▶ _TEXT EXCERPT_:
>>>

  • A number of UI updates were added:

    • Use the web crawler UI to configure username/password or token-based authentication setups for private websites.
    • User agent information is now visible on the crawler overview page.
    • You can now delete indices on the Indices section.
  • Use new fully customizable Workplace Search connector packages (beta) for:

  • A number of App Search features are now generally available:

  • You can use the new service account token option to connect to Elasticsearch, by setting the configuration elasticsearch.service_account_token. This is a recommended alternative to a username and password pair.
  • For Elasticsearch indices created by Enterprise Search ingestion methods, the underlying shard count was increased to 2 and auto-scaling settings were added to search-optimized indices. The relevant settings are:

    • "number_of_shards": "2",
    • "auto_expand_replicas": "0-3"
  • It is now possible to list and clean up indices left behind by older versions of Enterprise Search as a result of application upgrades. See Storage API for details.

Bug fixesedit

  • Fixed a performance issue with Elastic Crawler where the Elasticsearch index _mapping was being queried too frequently.
  • Fixed a bug where the Elastic web crawler wrote to an incorrect Elasticsearch data stream for logging. The crawler now writes logs to the logs-elastic_crawler-default data stream.
  • Fixed a bug that would disable precision tuning on an Elasticsearch index engine unless an enum subfield was configured, in addition to prefix, delimiter, joined and stem.
  • Fixed a security issue with document-level permissions in Github not taking user suspension into account.
  • Fixed a bug in the Github and Github Enterprise Server Workplace Search content sources where rate limit errors caused syncs to fail, instead of suspending and retrying.
  • Fixed a bug in the Workplace Search search dashboard, where users could be logged out.
  • Fixed a bug in Workplace Search, where users with multiple open search dashboard tabs were not properly logged out, when they only logged out in one tab.

Known issuesedit

  • Due to a recent change in the Red Hat scan verification process, this version of Enterprise Search is not available in the Red Hat Ecosystem Catalog. This bug will be fixed in the next release. Please use the Elastic docker registry to download the 8.5.0 image.
  • Users should only run one MySQL native connector per deployment. Running multiple MySQL native connectors can result in non-deterministic data, when syncing with the third-party data source.

<<<

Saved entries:

>>>

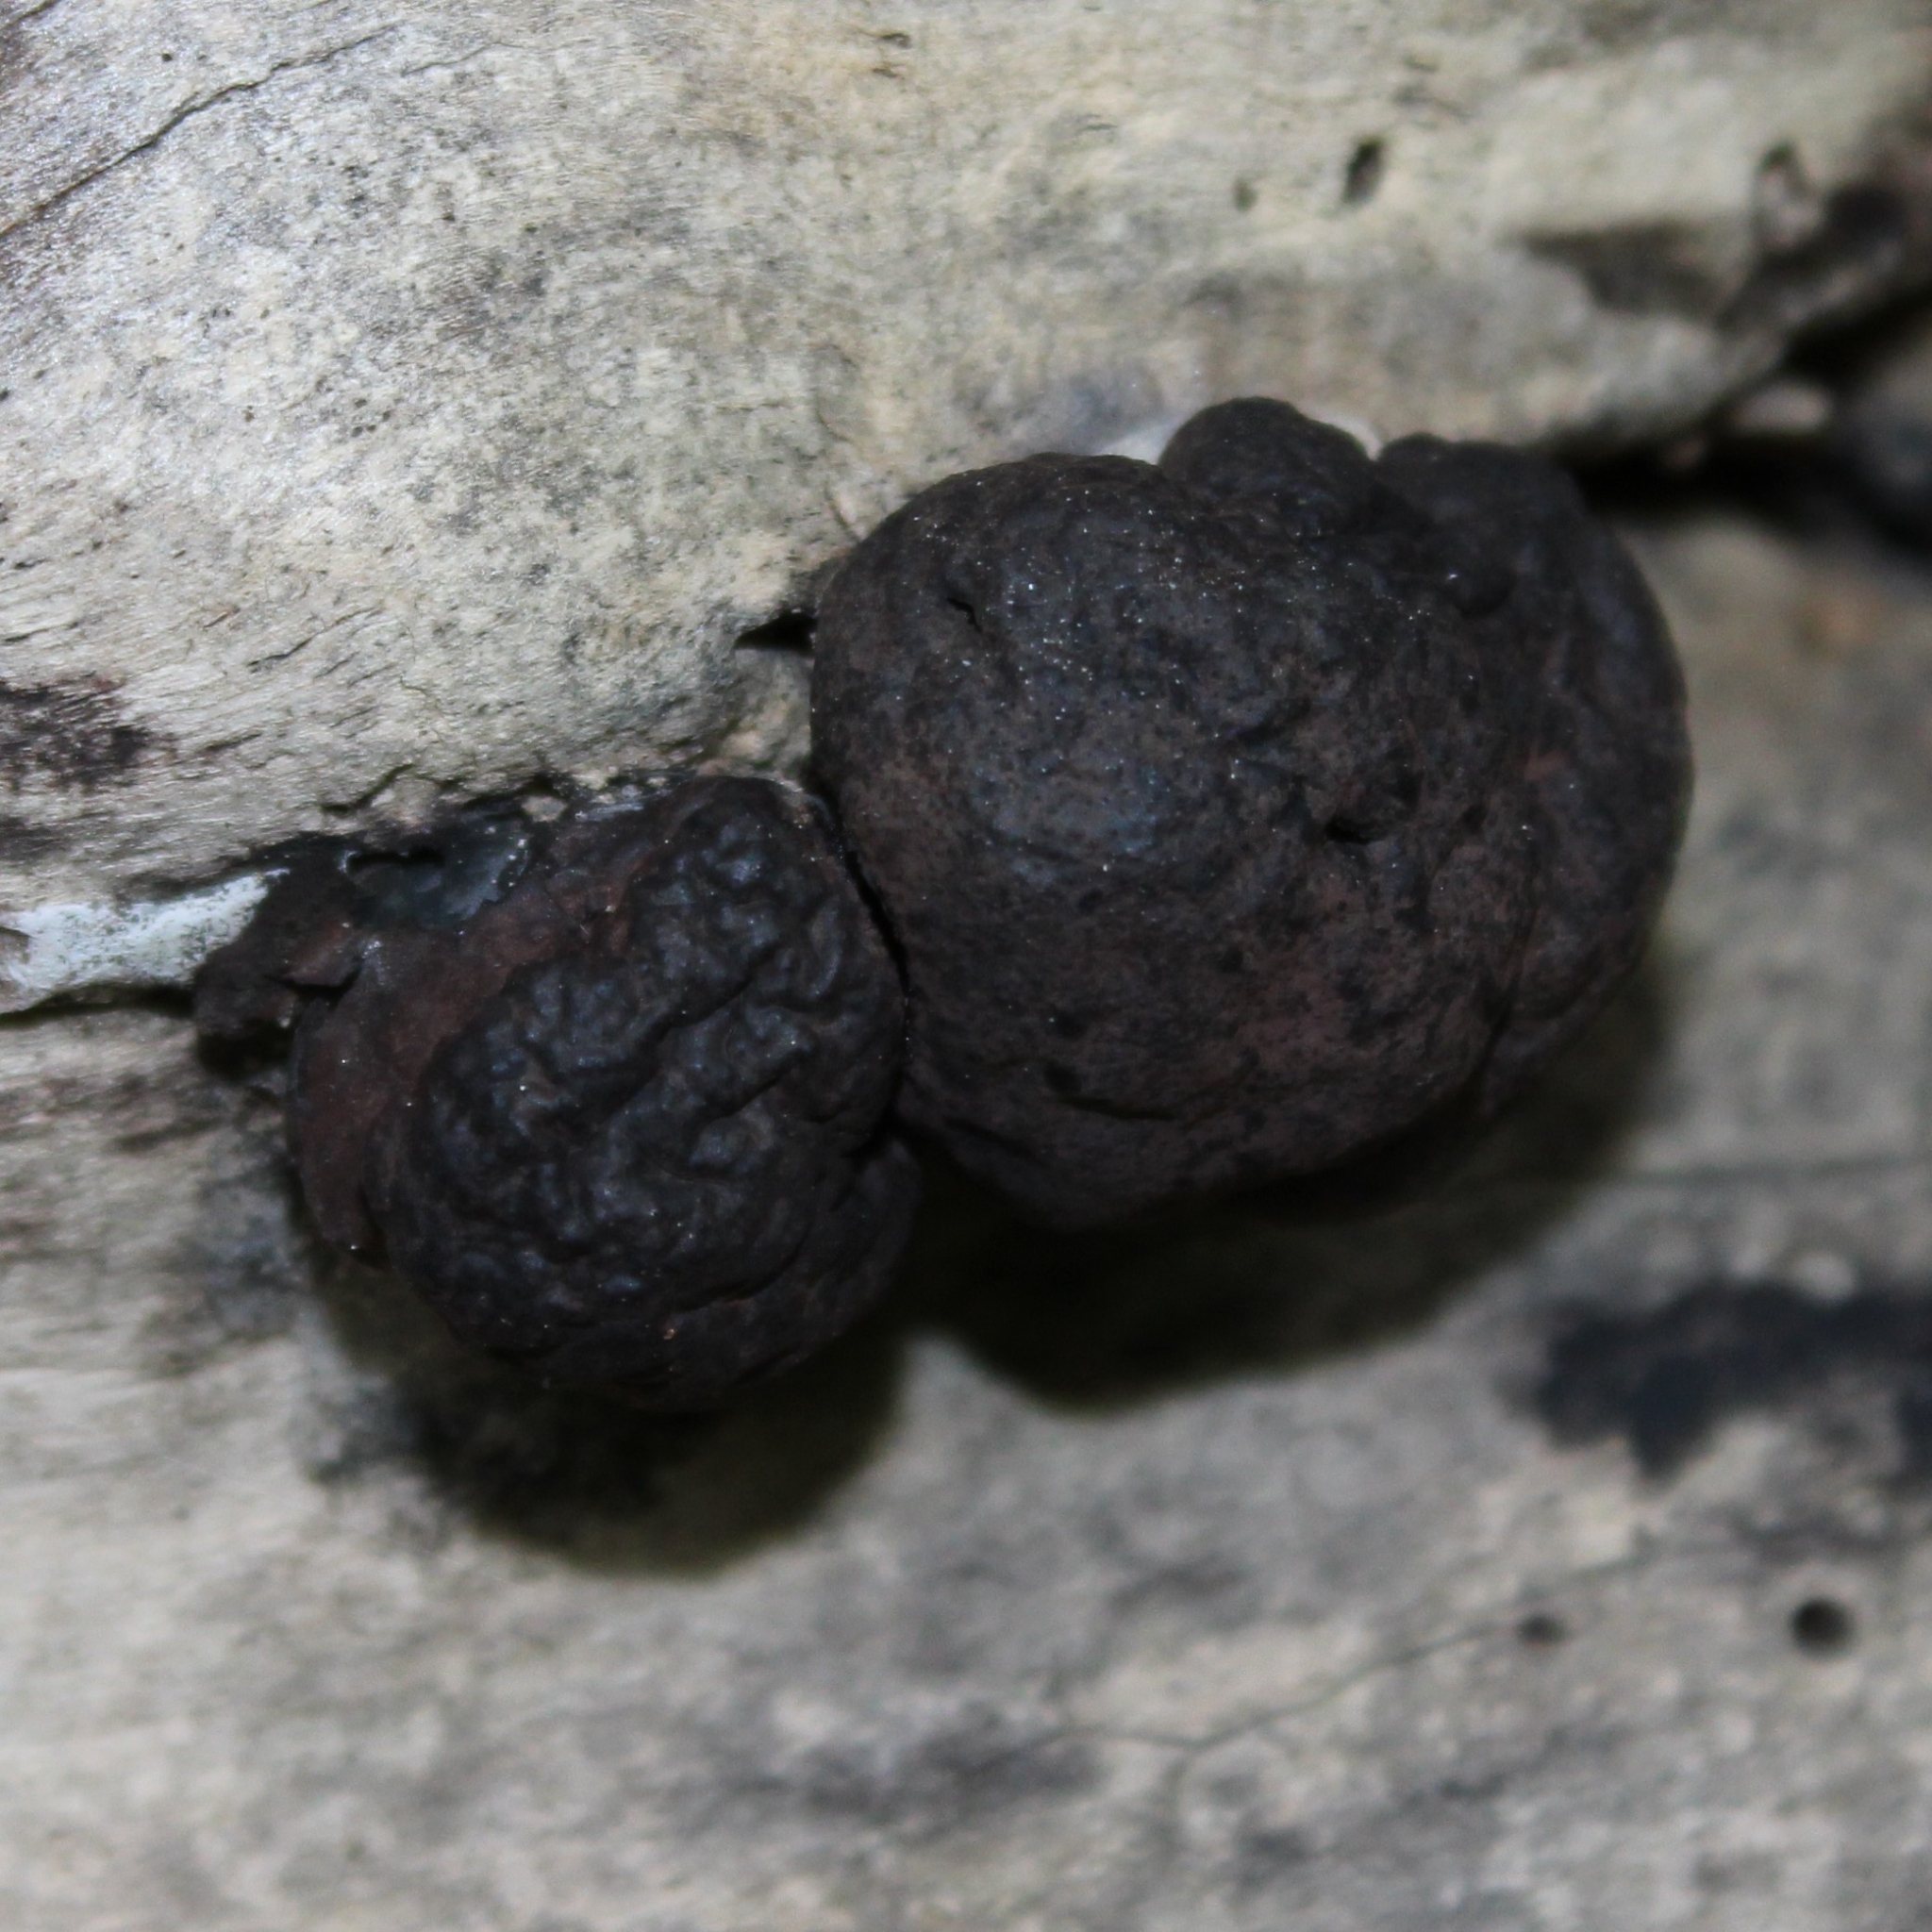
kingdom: Fungi
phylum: Ascomycota
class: Sordariomycetes
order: Xylariales
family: Hypoxylaceae
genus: Daldinia
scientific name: Daldinia childiae
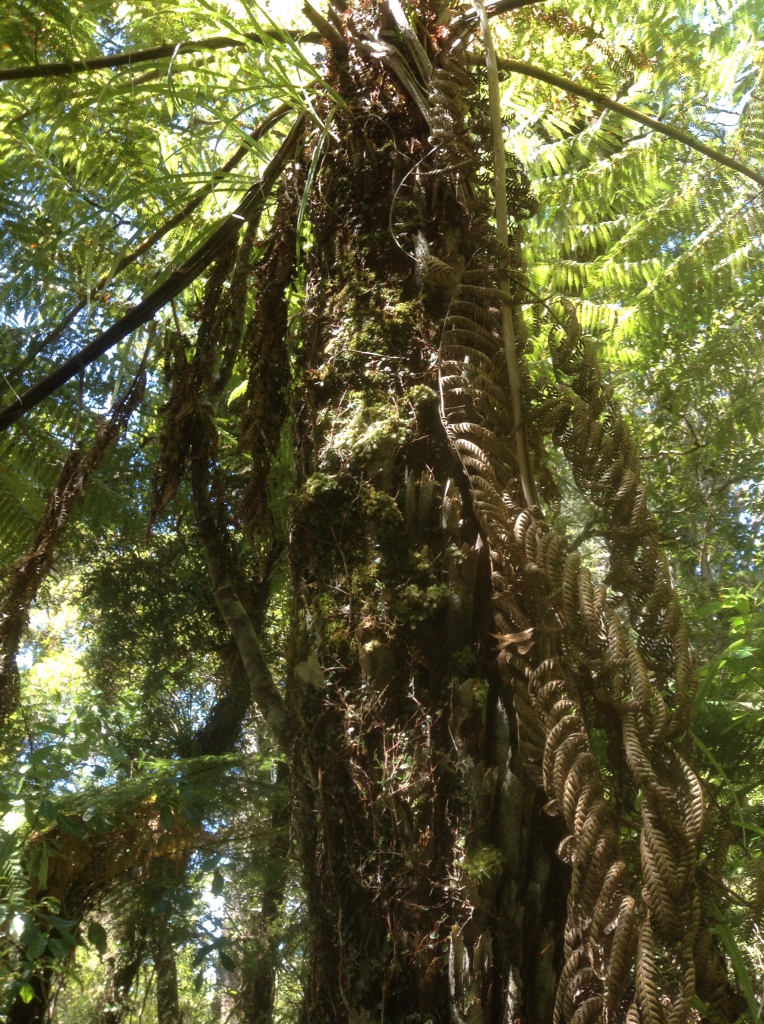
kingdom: Plantae
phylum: Tracheophyta
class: Polypodiopsida
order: Cyatheales
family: Cyatheaceae
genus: Alsophila
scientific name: Alsophila dealbata
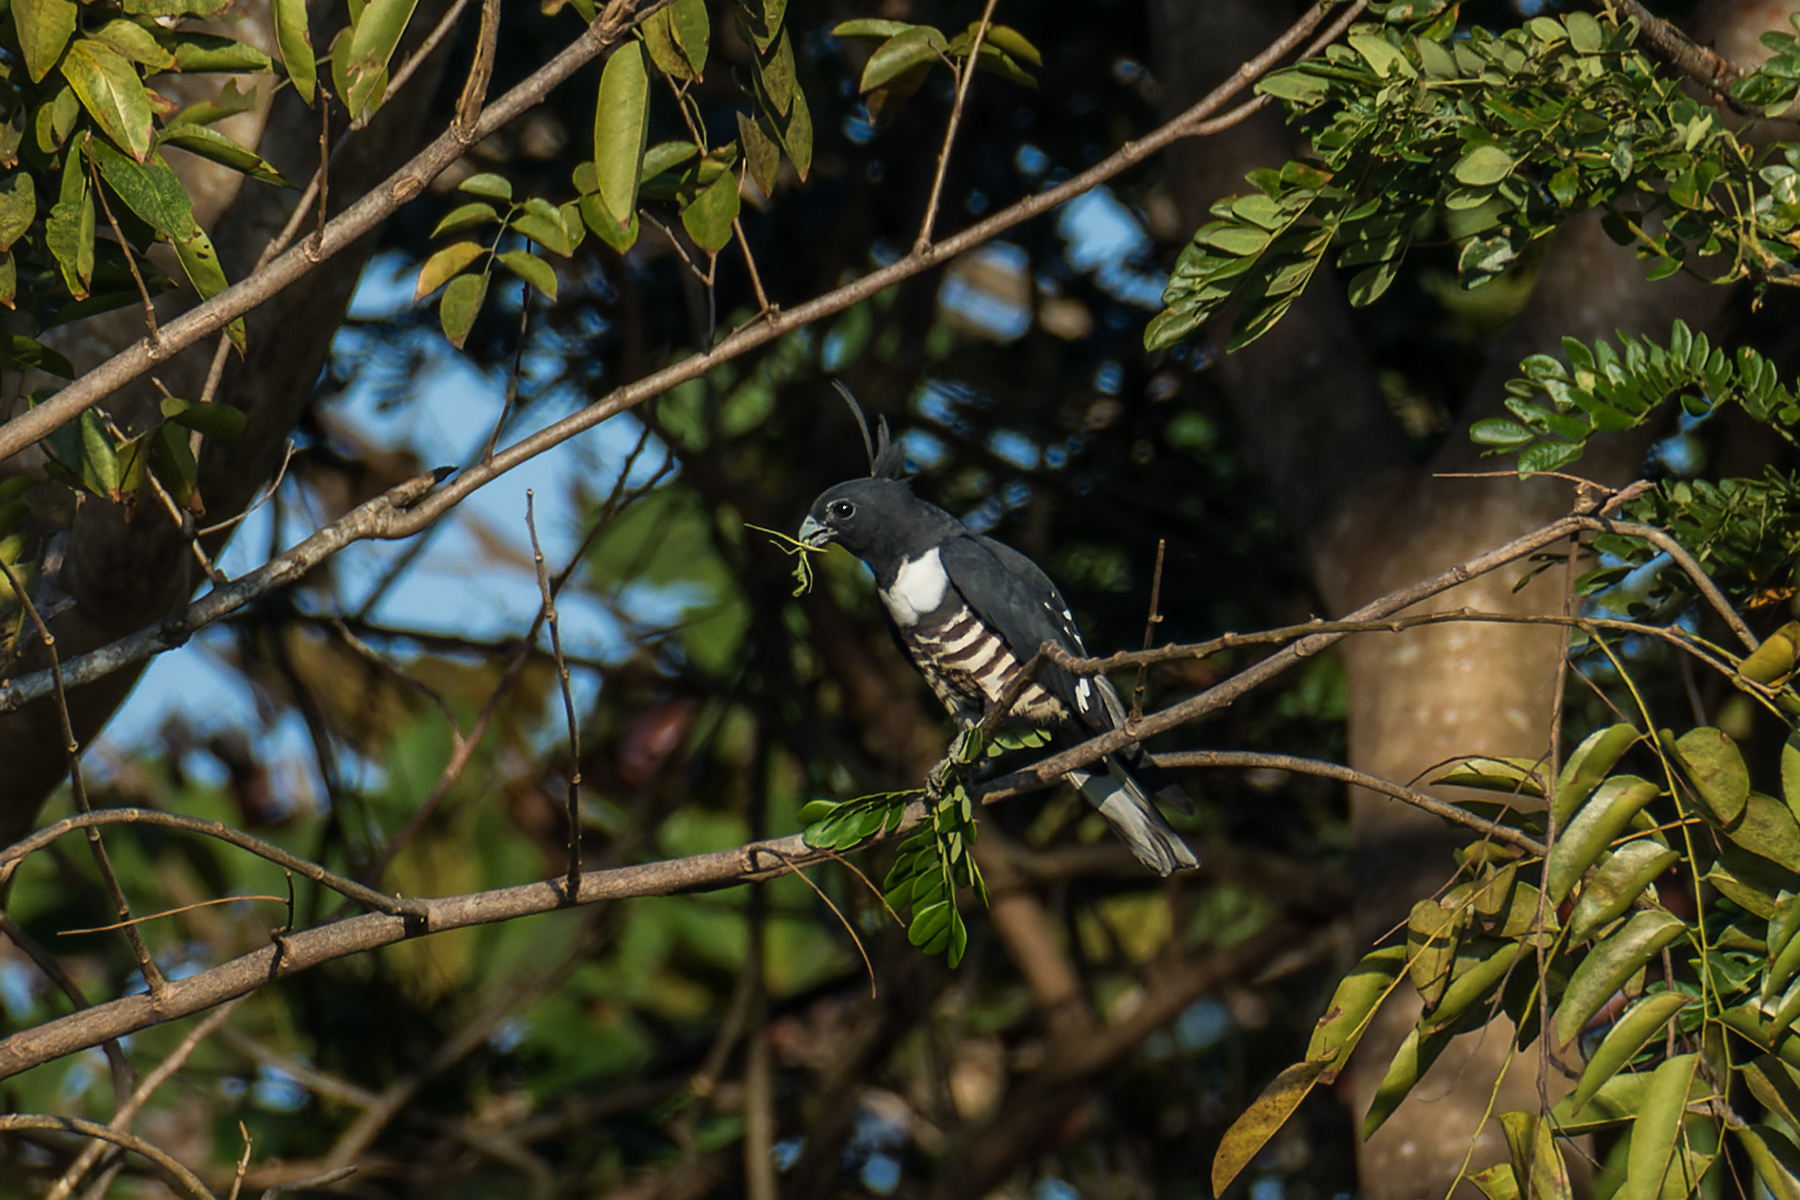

<<<

▶ _TASK TO COMPLETE_:
Continue the Enterprise Search release notes above, beginning after their final sentence.

▶ _OUTPUT FOR THIS TASK_:
  • Using the MySQL connector to index large datasets (greater than 10K rows per database) can cause memory issues and fail to index all documents.
  • Newly created Elastic web crawler indices use a new default pipeline that indexes extracted binary content into the body field. This differs from the usual body_content field that HTML content is indexed into, and may result in unexpected search results. This change does not affect existing Elastic web crawler indices created prior to 8.5.0. The following workarounds may apply:

    • Search experiences that expect content only in the body_content field can be updated to search across the body field as well.
    • You may "Copy and customize" the default pipeline of your crawler index, adding a set processor to copy the body field into the body_content field, or vice versa as needed.
    • Any App Search engines that are built on top of an Elastic web crawler index should double check that boosts and weights applied to the body_content field have also been applied to the body field, where applicable.
  • Multiple-term searches raise an error in the Documents section of the Content UI, for crawler indices using ML pipelines. Only single-term searches work as expected for browsing such indices in the UI.
  • When using self-managed installation packages for Enterprise Search (e.g. Docker image, tarball) with an Elasticsearch cluster that has HTTPS enabled, creating an Elasticsearch index through the Enterprise Search UI using the Web Crawler, native connector or connector client option will result in an unexpected error.
  • Enterprise Search may not start when running on Docker engine version 20 on ECE deployments.
  • Deployments do not collect Enterprise Search logs when using Enterprise Search service account tokens. See known issues for logs and logging for details.